CONSIGNE 1 ▸ D'après l'extrait sur le règne d'Othon, à quelle date un coup d'État dépose-t-il le roi ?

EXTRAIT DU TEXTE ▸
L’institution de la monarchie était nouvelle et n’avait pas eu assez de temps pour former le lien sentimental entre le roi et le peuple que les partisans de la monarchie considèrent comme vital pour la légitimité de la dynastie.

Exil

L’expulsion d’Otto en 1862, auteur inconnu

Le 23 octobre 1862, alors que le couple royal est en visite dans le Péloponnèse, un nouveau coup d’État dépose le roi, et un gouvernement provisoire est mis en place. Othon et Amélie sont contraints de s’exiler de nouveau en Bavière.

Tout au long de son règne, Othon ne parvient pas à résoudre la pauvreté de la Grèce et à empêcher les ingérences économiques de l’extérieur. La politique grecque à cette époque était basée sur les affiliations avec les trois grandes puissances qui avaient garanti l’indépendance de la Grèce, la Grande-Bretagne, la France et la Russie, et la capacité d’Othon à maintenir le soutien de ces puissances était la clé de son maintien au pouvoir.

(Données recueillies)

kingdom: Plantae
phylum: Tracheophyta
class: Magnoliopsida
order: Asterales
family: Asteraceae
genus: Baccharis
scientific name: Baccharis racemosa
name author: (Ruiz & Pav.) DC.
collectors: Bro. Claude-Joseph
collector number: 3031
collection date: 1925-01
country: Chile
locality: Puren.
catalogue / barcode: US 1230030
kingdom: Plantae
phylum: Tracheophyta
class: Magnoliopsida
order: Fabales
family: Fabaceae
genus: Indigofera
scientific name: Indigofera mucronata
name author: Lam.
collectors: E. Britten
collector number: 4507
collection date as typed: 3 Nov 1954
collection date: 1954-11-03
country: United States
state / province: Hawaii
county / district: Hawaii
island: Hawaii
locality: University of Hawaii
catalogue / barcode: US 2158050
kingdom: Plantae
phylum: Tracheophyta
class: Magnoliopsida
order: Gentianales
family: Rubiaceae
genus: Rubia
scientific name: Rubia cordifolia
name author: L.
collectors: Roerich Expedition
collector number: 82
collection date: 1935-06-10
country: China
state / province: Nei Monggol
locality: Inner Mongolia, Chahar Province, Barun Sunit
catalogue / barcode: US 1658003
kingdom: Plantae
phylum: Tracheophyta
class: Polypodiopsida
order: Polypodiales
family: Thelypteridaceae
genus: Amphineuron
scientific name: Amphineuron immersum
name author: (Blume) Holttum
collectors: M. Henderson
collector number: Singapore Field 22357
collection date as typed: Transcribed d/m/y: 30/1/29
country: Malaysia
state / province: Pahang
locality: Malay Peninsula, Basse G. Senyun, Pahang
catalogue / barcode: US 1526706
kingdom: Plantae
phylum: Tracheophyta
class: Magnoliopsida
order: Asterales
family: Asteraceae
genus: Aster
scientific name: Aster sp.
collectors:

CONSIGNE 2 ▸ Extrayez toutes les lignes des entrées ci-dessus, de la première à la dernière, et reproduisez-les sans aucune modification.

RÉSULTAT ATTENDU 1 ▸ Le 23 octobre 1862.

RÉSULTAT ATTENDU 2 ▸
kingdom: Plantae
phylum: Tracheophyta
class: Magnoliopsida
order: Asterales
family: Asteraceae
genus: Baccharis
scientific name: Baccharis racemosa
name author: (Ruiz & Pav.) DC.
collectors: Bro. Claude-Joseph
collector number: 3031
collection date: 1925-01
country: Chile
locality: Puren.
catalogue / barcode: US 1230030
kingdom: Plantae
phylum: Tracheophyta
class: Magnoliopsida
order: Fabales
family: Fabaceae
genus: Indigofera
scientific name: Indigofera mucronata
name author: Lam.
collectors: E. Britten
collector number: 4507
collection date as typed: 3 Nov 1954
collection date: 1954-11-03
country: United States
state / province: Hawaii
county / district: Hawaii
island: Hawaii
locality: University of Hawaii
catalogue / barcode: US 2158050
kingdom: Plantae
phylum: Tracheophyta
class: Magnoliopsida
order: Gentianales
family: Rubiaceae
genus: Rubia
scientific name: Rubia cordifolia
name author: L.
collectors: Roerich Expedition
collector number: 82
collection date: 1935-06-10
country: China
state / province: Nei Monggol
locality: Inner Mongolia, Chahar Province, Barun Sunit
catalogue / barcode: US 1658003
kingdom: Plantae
phylum: Tracheophyta
class: Polypodiopsida
order: Polypodiales
family: Thelypteridaceae
genus: Amphineuron
scientific name: Amphineuron immersum
name author: (Blume) Holttum
collectors: M. Henderson
collector number: Singapore Field 22357
collection date as typed: Transcribed d/m/y: 30/1/29
country: Malaysia
state / province: Pahang
locality: Malay Peninsula, Basse G. Senyun, Pahang
catalogue / barcode: US 1526706
kingdom: Plantae
phylum: Tracheophyta
class: Magnoliopsida
order: Asterales
family: Asteraceae
genus: Aster
scientific name: Aster sp.
collectors:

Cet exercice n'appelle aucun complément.